### What you are asked to do
Please reproduce the text lines of all the rows below word for word, omitting the pictures.

### Dataset entries
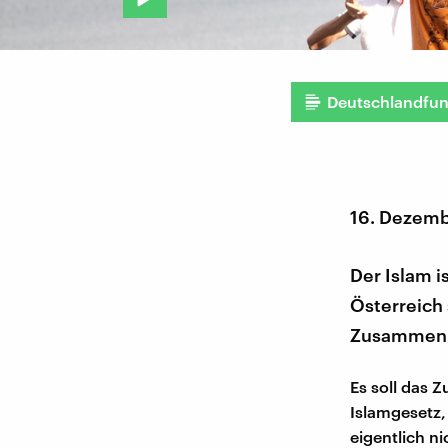
Deutschlandfu
16. Dezemb
Der Islam i
Österreich 
Zusammenl
Es soll das 
Islamgesetz,
eigentlich ni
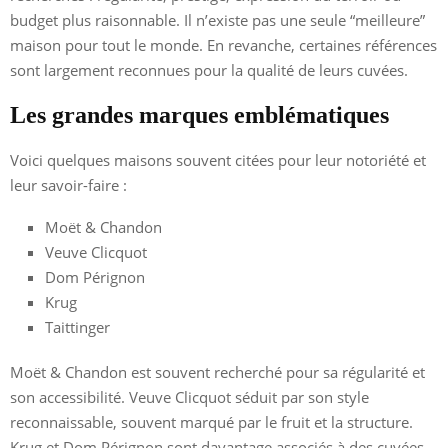
budget plus raisonnable. Il n’existe pas une seule “meilleure”
maison pour tout le monde. En revanche, certaines références
sont largement reconnues pour la qualité de leurs cuvées.
Les grandes marques emblématiques
Voici quelques maisons souvent citées pour leur notoriété et
leur savoir-faire :
Moët & Chandon
Veuve Clicquot
Dom Pérignon
Krug
Taittinger
Moët & Chandon est souvent recherché pour sa régularité et
son accessibilité. Veuve Clicquot séduit par son style
reconnaissable, souvent marqué par le fruit et la structure.
Krug et Dom Pérignon sont davantage associés à des cuvées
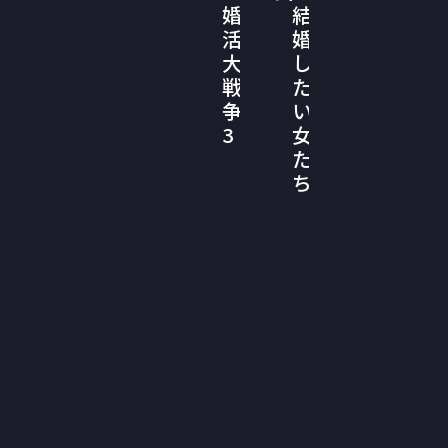
婚
結
活
婚
大
し
戦
た
争
い
3
女
た
ち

### Answer for this exercise
Deutschlandfu
16. Dezemb
Der Islam i
Österreich 
Zusammenl
Es soll das 
Islamgesetz,
eigentlich ni
budget plus raisonnable. Il n’existe pas une seule “meilleure”
maison pour tout le monde. En revanche, certaines références
sont largement reconnues pour la qualité de leurs cuvées.
Les grandes marques emblématiques
Voici quelques maisons souvent citées pour leur notoriété et
leur savoir-faire :
Moët & Chandon
Veuve Clicquot
Dom Pérignon
Krug
Taittinger
Moët & Chandon est souvent recherché pour sa régularité et
son accessibilité. Veuve Clicquot séduit par son style
reconnaissable, souvent marqué par le fruit et la structure.
Krug et Dom Pérignon sont davantage associés à des cuvées
婚
結
活
婚
大
し
戦
た
争
い
3
女
た
ち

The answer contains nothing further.